======== Records for processing ========
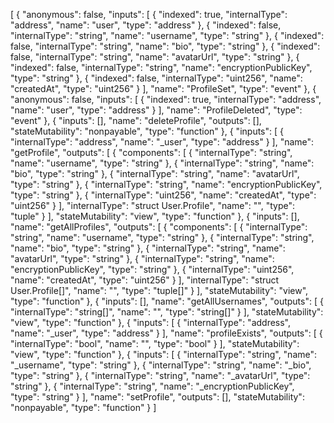 [
    {
        "anonymous": false,
        "inputs": [
            {
                "indexed": true,
                "internalType": "address",
                "name": "user",
                "type": "address"
            },
            {
                "indexed": false,
                "internalType": "string",
                "name": "username",
                "type": "string"
            },
            {
                "indexed": false,
                "internalType": "string",
                "name": "bio",
                "type": "string"
            },
            {
                "indexed": false,
                "internalType": "string",
                "name": "avatarUrl",
                "type": "string"
            },
            {
                "indexed": false,
                "internalType": "string",
                "name": "encryptionPublicKey",
                "type": "string"
            },
            {
                "indexed": false,
                "internalType": "uint256",
                "name": "createdAt",
                "type": "uint256"
            }
        ],
        "name": "ProfileSet",
        "type": "event"
    },
    {
        "anonymous": false,
        "inputs": [
            {
                "indexed": true,
                "internalType": "address",
                "name": "user",
                "type": "address"
            }
        ],
        "name": "ProfileDeleted",
        "type": "event"
    },
    {
        "inputs": [],
        "name": "deleteProfile",
        "outputs": [],
        "stateMutability": "nonpayable",
        "type": "function"
    },
    {
        "inputs": [
            {
                "internalType": "address",
                "name": "_user",
                "type": "address"
            }
        ],
        "name": "getProfile",
        "outputs": [
            {
                "components": [
                    {
                        "internalType": "string",
                        "name": "username",
                        "type": "string"
                    },
                    {
                        "internalType": "string",
                        "name": "bio",
                        "type": "string"
                    },
                    {
                        "internalType": "string",
                        "name": "avatarUrl",
                        "type": "string"
                    },
                    {
                        "internalType": "string",
                        "name": "encryptionPublicKey",
                        "type": "string"
                    },
                    {
                        "internalType": "uint256",
                        "name": "createdAt",
                        "type": "uint256"
                    }
                ],
                "internalType": "struct User.Profile",
                "name": "",
                "type": "tuple"
            }
        ],
        "stateMutability": "view",
        "type": "function"
    },
    {
        "inputs": [],
        "name": "getAllProfiles",
        "outputs": [
            {
                "components": [
                    {
                        "internalType": "string",
                        "name": "username",
                        "type": "string"
                    },
                    {
                        "internalType": "string",
                        "name": "bio",
                        "type": "string"
                    },
                    {
                        "internalType": "string",
                        "name": "avatarUrl",
                        "type": "string"
                    },
                    {
                        "internalType": "string",
                        "name": "encryptionPublicKey",
                        "type": "string"
                    },
                    {
                        "internalType": "uint256",
                        "name": "createdAt",
                        "type": "uint256"
                    }
                ],
                "internalType": "struct User.Profile[]",
                "name": "",
                "type": "tuple[]"
            }
        ],
        "stateMutability": "view",
        "type": "function"
    },
    {
        "inputs": [],
        "name": "getAllUsernames",
        "outputs": [
            {
                "internalType": "string[]",
                "name": "",
                "type": "string[]"
            }
        ],
        "stateMutability": "view",
        "type": "function"
    },
    {
        "inputs": [
            {
                "internalType": "address",
                "name": "_user",
                "type": "address"
            }
        ],
        "name": "profileExists",
        "outputs": [
            {
                "internalType": "bool",
                "name": "",
                "type": "bool"
            }
        ],
        "stateMutability": "view",
        "type": "function"
    },
    {
        "inputs": [
            {
                "internalType": "string",
                "name": "_username",
                "type": "string"
            },
            {
                "internalType": "string",
                "name": "_bio",
                "type": "string"
            },
            {
                "internalType": "string",
                "name": "_avatarUrl",
                "type": "string"
            },
            {
                "internalType": "string",
                "name": "_encryptionPublicKey",
                "type": "string"
            }
        ],
        "name": "setProfile",
        "outputs": [],
        "stateMutability": "nonpayable",
        "type": "function"
    }
]
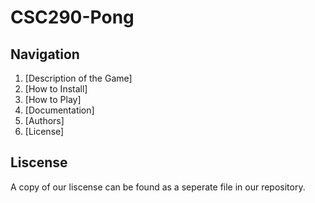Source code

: # CSC290-Pong

## Navigation
<a name="top"></a>
1. [Description of the Game] 
2. [How to Install]
3. [How to Play]
4. [Documentation] 
5. [Authors]
6. [License]

## Liscense
<a name="Liscense"></a>
A copy of our liscense can be found as a seperate file in our repository.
========
* Aim of the task *
Word for word, restate the records above and drop the pictures.

* Your solution *
 [
    {
        "anonymous": false,
        "inputs": [
            {
                "indexed": true,
                "internalType": "address",
                "name": "user",
                "type": "address"
            },
            {
                "indexed": false,
                "internalType": "string",
                "name": "username",
                "type": "string"
            },
            {
                "indexed": false,
                "internalType": "string",
                "name": "bio",
                "type": "string"
            },
            {
                "indexed": false,
                "internalType": "string",
                "name": "avatarUrl",
                "type": "string"
            },
            {
                "indexed": false,
                "internalType": "string",
                "name": "encryptionPublicKey",
                "type": "string"
            },
            {
                "indexed": false,
                "internalType": "uint256",
                "name": "createdAt",
                "type": "uint256"
            }
        ],
        "name": "ProfileSet",
        "type": "event"
    },
    {
        "anonymous": false,
        "inputs": [
            {
                "indexed": true,
                "internalType": "address",
                "name": "user",
                "type": "address"
            }
        ],
        "name": "ProfileDeleted",
        "type": "event"
    },
    {
        "inputs": [],
        "name": "deleteProfile",
        "outputs": [],
        "stateMutability": "nonpayable",
        "type": "function"
    },
    {
        "inputs": [
            {
                "internalType": "address",
                "name": "_user",
                "type": "address"
            }
        ],
        "name": "getProfile",
        "outputs": [
            {
                "components": [
                    {
                        "internalType": "string",
                        "name": "username",
                        "type": "string"
                    },
                    {
                        "internalType": "string",
                        "name": "bio",
                        "type": "string"
                    },
                    {
                        "internalType": "string",
                        "name": "avatarUrl",
                        "type": "string"
                    },
                    {
                        "internalType": "string",
                        "name": "encryptionPublicKey",
                        "type": "string"
                    },
                    {
                        "internalType": "uint256",
                        "name": "createdAt",
                        "type": "uint256"
                    }
                ],
                "internalType": "struct User.Profile",
                "name": "",
                "type": "tuple"
            }
        ],
        "stateMutability": "view",
        "type": "function"
    },
    {
        "inputs": [],
        "name": "getAllProfiles",
        "outputs": [
            {
                "components": [
                    {
                        "internalType": "string",
                        "name": "username",
                        "type": "string"
                    },
                    {
                        "internalType": "string",
                        "name": "bio",
                        "type": "string"
                    },
                    {
                        "internalType": "string",
                        "name": "avatarUrl",
                        "type": "string"
                    },
                    {
                        "internalType": "string",
                        "name": "encryptionPublicKey",
                        "type": "string"
                    },
                    {
                        "internalType": "uint256",
                        "name": "createdAt",
                        "type": "uint256"
                    }
                ],
                "internalType": "struct User.Profile[]",
                "name": "",
                "type": "tuple[]"
            }
        ],
        "stateMutability": "view",
        "type": "function"
    },
    {
        "inputs": [],
        "name": "getAllUsernames",
        "outputs": [
            {
                "internalType": "string[]",
                "name": "",
                "type": "string[]"
            }
        ],
        "stateMutability": "view",
        "type": "function"
    },
    {
        "inputs": [
            {
                "internalType": "address",
                "name": "_user",
                "type": "address"
            }
        ],
        "name": "profileExists",
        "outputs": [
            {
                "internalType": "bool",
                "name": "",
                "type": "bool"
            }
        ],
        "stateMutability": "view",
        "type": "function"
    },
    {
        "inputs": [
            {
                "internalType": "string",
                "name": "_username",
                "type": "string"
            },
            {
                "internalType": "string",
                "name": "_bio",
                "type": "string"
            },
            {
                "internalType": "string",
                "name": "_avatarUrl",
                "type": "string"
            },
            {
                "internalType": "string",
                "name": "_encryptionPublicKey",
                "type": "string"
            }
        ],
        "name": "setProfile",
        "outputs": [],
        "stateMutability": "nonpayable",
        "type": "function"
    }
]
Source code

: # CSC290-Pong

## Navigation
<a name="top"></a>
1. [Description of the Game] 
2. [How to Install]
3. [How to Play]
4. [Documentation] 
5. [Authors]
6. [License]

## Liscense
<a name="Liscense"></a>
A copy of our liscense can be found as a seperate file in our repository.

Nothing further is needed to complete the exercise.